Zoso Alessia, Serafini Paolo, Lanzoni Giacomo, Peixoto Eduardo, Messinger Shari, Mantero Alejandro, Padilla-Téllez Nathalia D, Baidal David A, Alejandro Rodolfo, Ricordi Camillo, Inverardi Luca
Diabetes Research Institute, University of Miami, Miami, Florida, United States of America.
Microbiology Immunology Department, University of Miami, Miami, Florida, United States of America.
PLoS One. 2016 Jun 10;11(6):e0157245. doi: 10.1371/journal.pone.0157245. eCollection 2016.
Allogeneic human islet transplantation is an effective therapy for the treatment of patients with Type 1 Diabetes (T1D).
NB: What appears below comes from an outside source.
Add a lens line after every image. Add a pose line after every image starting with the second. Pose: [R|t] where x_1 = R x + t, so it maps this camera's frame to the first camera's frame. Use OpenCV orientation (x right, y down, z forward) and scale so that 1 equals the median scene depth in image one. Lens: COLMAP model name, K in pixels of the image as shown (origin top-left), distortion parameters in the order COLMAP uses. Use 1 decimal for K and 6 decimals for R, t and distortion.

The low number of islet transplants performed worldwide and the different transplantation protocols used limit the identification of the most effective therapeutic options to improve the efficacy of this approach.
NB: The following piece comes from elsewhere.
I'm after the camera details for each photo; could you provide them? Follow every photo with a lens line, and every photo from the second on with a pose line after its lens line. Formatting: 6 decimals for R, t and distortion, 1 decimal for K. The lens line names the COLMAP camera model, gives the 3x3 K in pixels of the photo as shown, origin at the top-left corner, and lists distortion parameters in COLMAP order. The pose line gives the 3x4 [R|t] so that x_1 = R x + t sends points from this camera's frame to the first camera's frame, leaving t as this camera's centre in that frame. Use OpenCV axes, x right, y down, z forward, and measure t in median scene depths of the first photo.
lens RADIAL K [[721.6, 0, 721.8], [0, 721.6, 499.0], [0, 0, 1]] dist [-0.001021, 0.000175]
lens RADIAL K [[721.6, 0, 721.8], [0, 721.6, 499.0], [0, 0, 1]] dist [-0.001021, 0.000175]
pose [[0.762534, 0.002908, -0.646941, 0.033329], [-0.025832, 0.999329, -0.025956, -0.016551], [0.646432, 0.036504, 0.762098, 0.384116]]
We present a retrospective analysis on the data collected from 44 patients with T1D who underwent islet transplantation at our institute between 2000 and 2007. Several variables were included: recipient demographics and immunological characteristics, donor and transplant characteristics, induction protocols, and additional medical treatment received. Immunosuppression was induced with anti-CD25 (Daclizumab), alone or in association with anti-tumor necrosis factor alpha (TNF-α) treatments (Etanercept or Infliximab), or with anti-CD52 (Alemtuzumab) in association with anti-TNF-α treatments (Etanercept or Infliximab). Subsets of patients were treated with Filgrastim for moderate/severe neutropenia and/or Exenatide for post prandial hyperglycemia.
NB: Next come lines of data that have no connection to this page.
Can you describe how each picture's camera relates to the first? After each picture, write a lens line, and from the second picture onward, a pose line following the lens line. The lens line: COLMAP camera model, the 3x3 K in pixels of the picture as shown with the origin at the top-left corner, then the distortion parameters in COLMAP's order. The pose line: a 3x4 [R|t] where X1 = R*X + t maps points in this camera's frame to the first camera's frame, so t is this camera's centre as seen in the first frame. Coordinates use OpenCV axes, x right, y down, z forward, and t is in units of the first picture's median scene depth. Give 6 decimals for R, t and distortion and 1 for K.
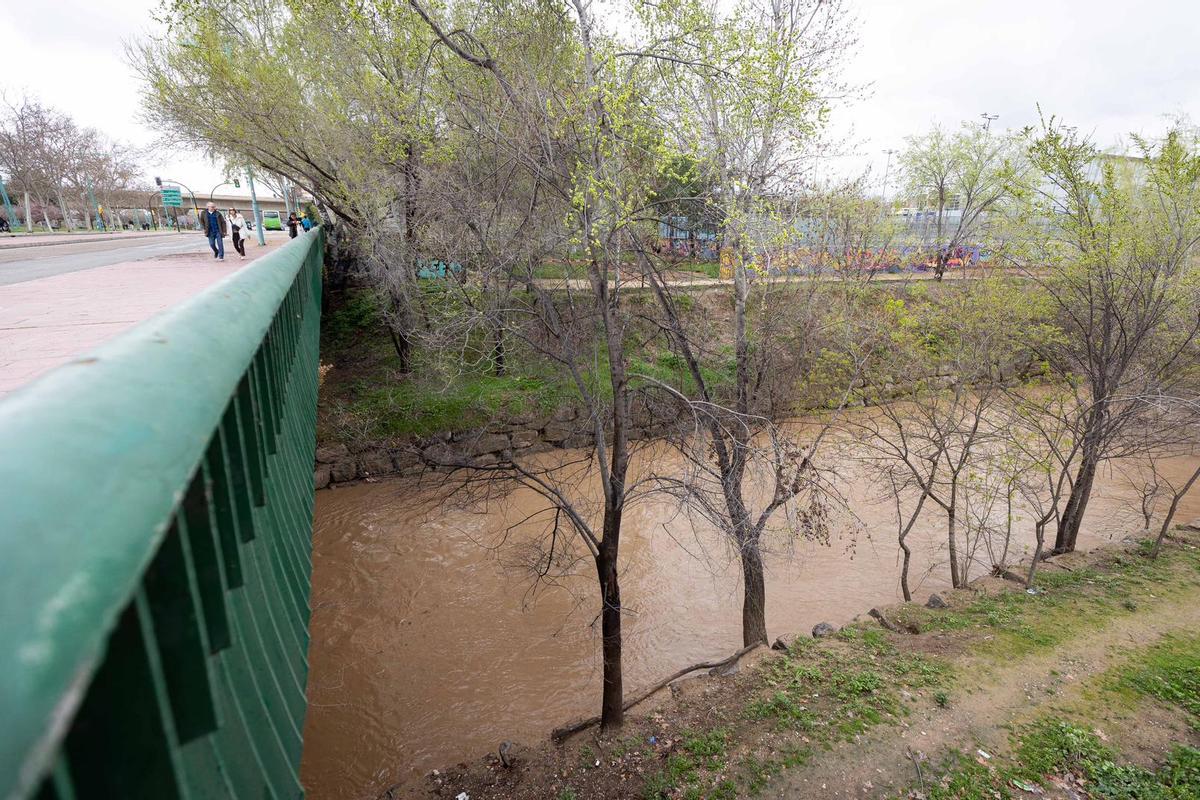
lens RADIAL K [[527.9, 0, 600.0], [0, 527.9, 400.0], [0, 0, 1]] dist [0.002437, 0.000259]
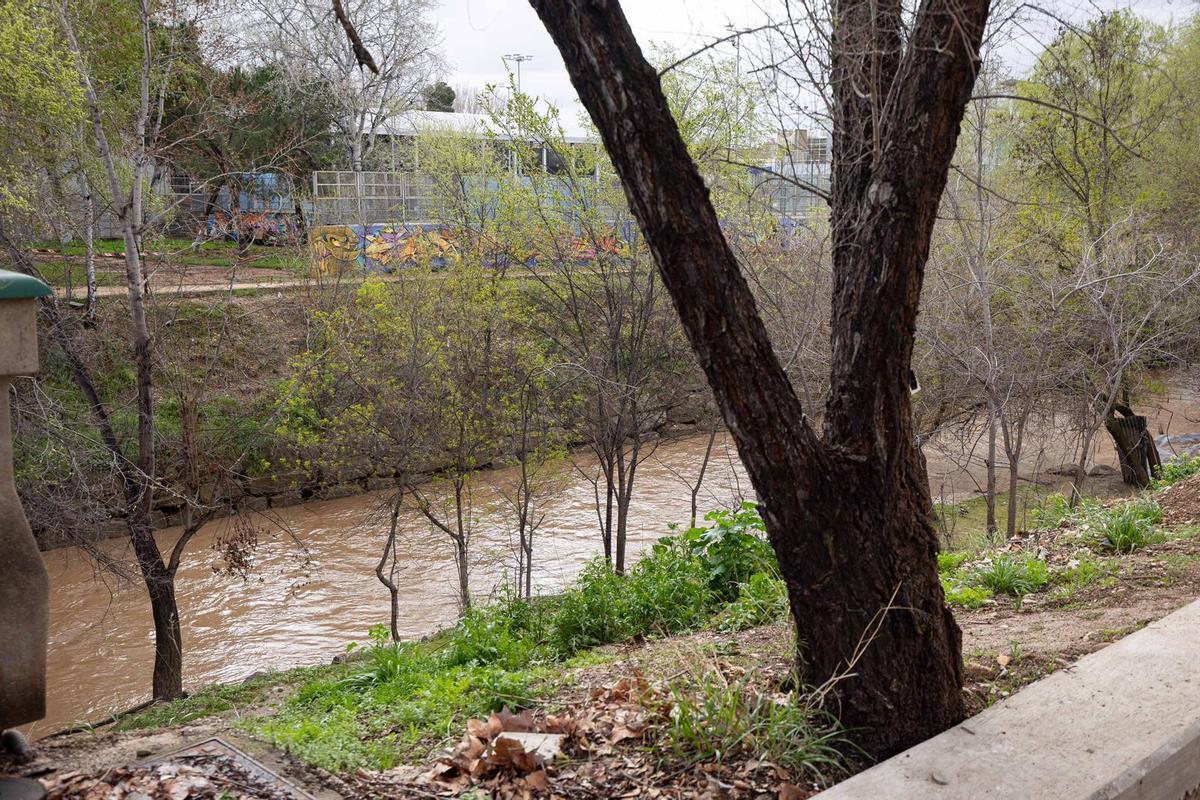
lens RADIAL K [[1124.9, 0, 600.0], [0, 1124.9, 400.0], [0, 0, 1]] dist [-0.007630, -0.006484]
pose [[0.942782, -0.059228, 0.328106, 0.333972], [0.102231, 0.988045, -0.115393, 0.230453], [-0.317349, 0.142333, 0.937566, -0.718927]]
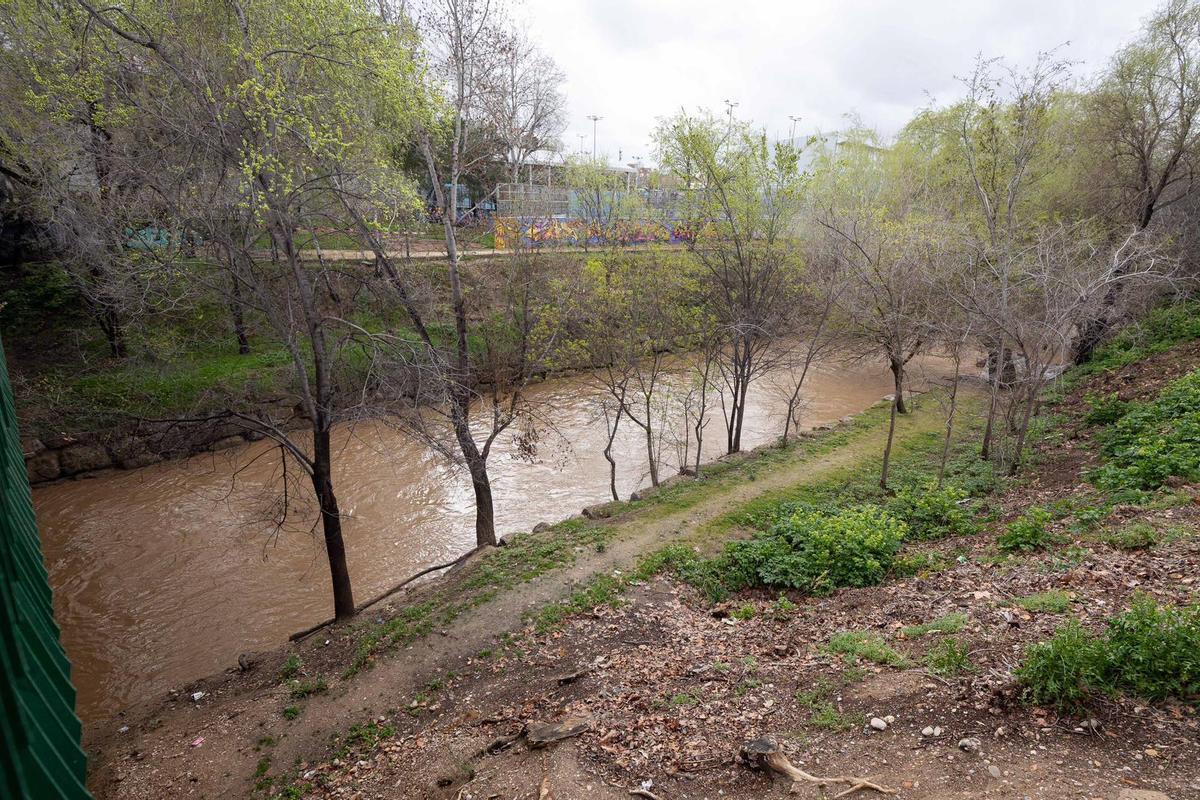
lens RADIAL K [[572.4, 0, 600.0], [0, 572.4, 400.0], [0, 0, 1]] dist [0.001820, 0.000345]
pose [[0.944060, -0.085794, 0.318417, 0.133275], [0.077518, 0.996244, 0.038595, 0.082655], [-0.320533, -0.011753, 0.947165, -0.269655]]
The analysis performed indicates a negative association between graft survival (c-peptide level ≥ 0.3 ng/ml) and islet infusion volume, with the caveat that, the progressive reduction of infusion volumes over the years has been paralleled by improved immunosuppressive protocols. A positive association is instead suggested between graft survival and administration of Exenatide and Filgrastim, alone or in combination.
This retrospective analysis may be of assistance to further improve long-term outcomes of protocols for transplant of islets and other organs.
同种异体人胰岛移植是治疗1型糖尿病(T1D)患者的有效疗法。全球范围内进行的胰岛移植数量较少,且所采用的移植方案各不相同,这限制了对最有效治疗方案的识别,从而难以提高该方法的疗效。
我们对2000年至2007年间在我院接受胰岛移植的44例T1D患者收集的数据进行了回顾性分析。纳入了几个变量:受者的人口统计学和免疫学特征、供者和移植特征、诱导方案以及接受的其他医学治疗。免疫抑制采用抗CD25(达利珠单抗)单独或与抗肿瘤坏死因子α(TNF-α)治疗(依那西普或英夫利昔单抗)联合诱导,或采用抗CD52(阿仑单抗)与抗TNF-α治疗(依那西普或英夫利昔单抗)联合诱导。部分患者接受非格司亭治疗中度/重度中性粒细胞减少症和/或艾塞那肽治疗餐后高血糖。
所进行的分析表明移植物存活(C肽水平≥0.3 ng/ml)与胰岛输注量之间呈负相关,但需注意的是,多年来输注量的逐渐减少与免疫抑制方案的改善是并行的。相反,移植物存活与单独或联合使用艾塞那肽和非格司亭之间呈正相关。
这项回顾性分析可能有助于进一步改善胰岛和其他器官移植方案的长期效果。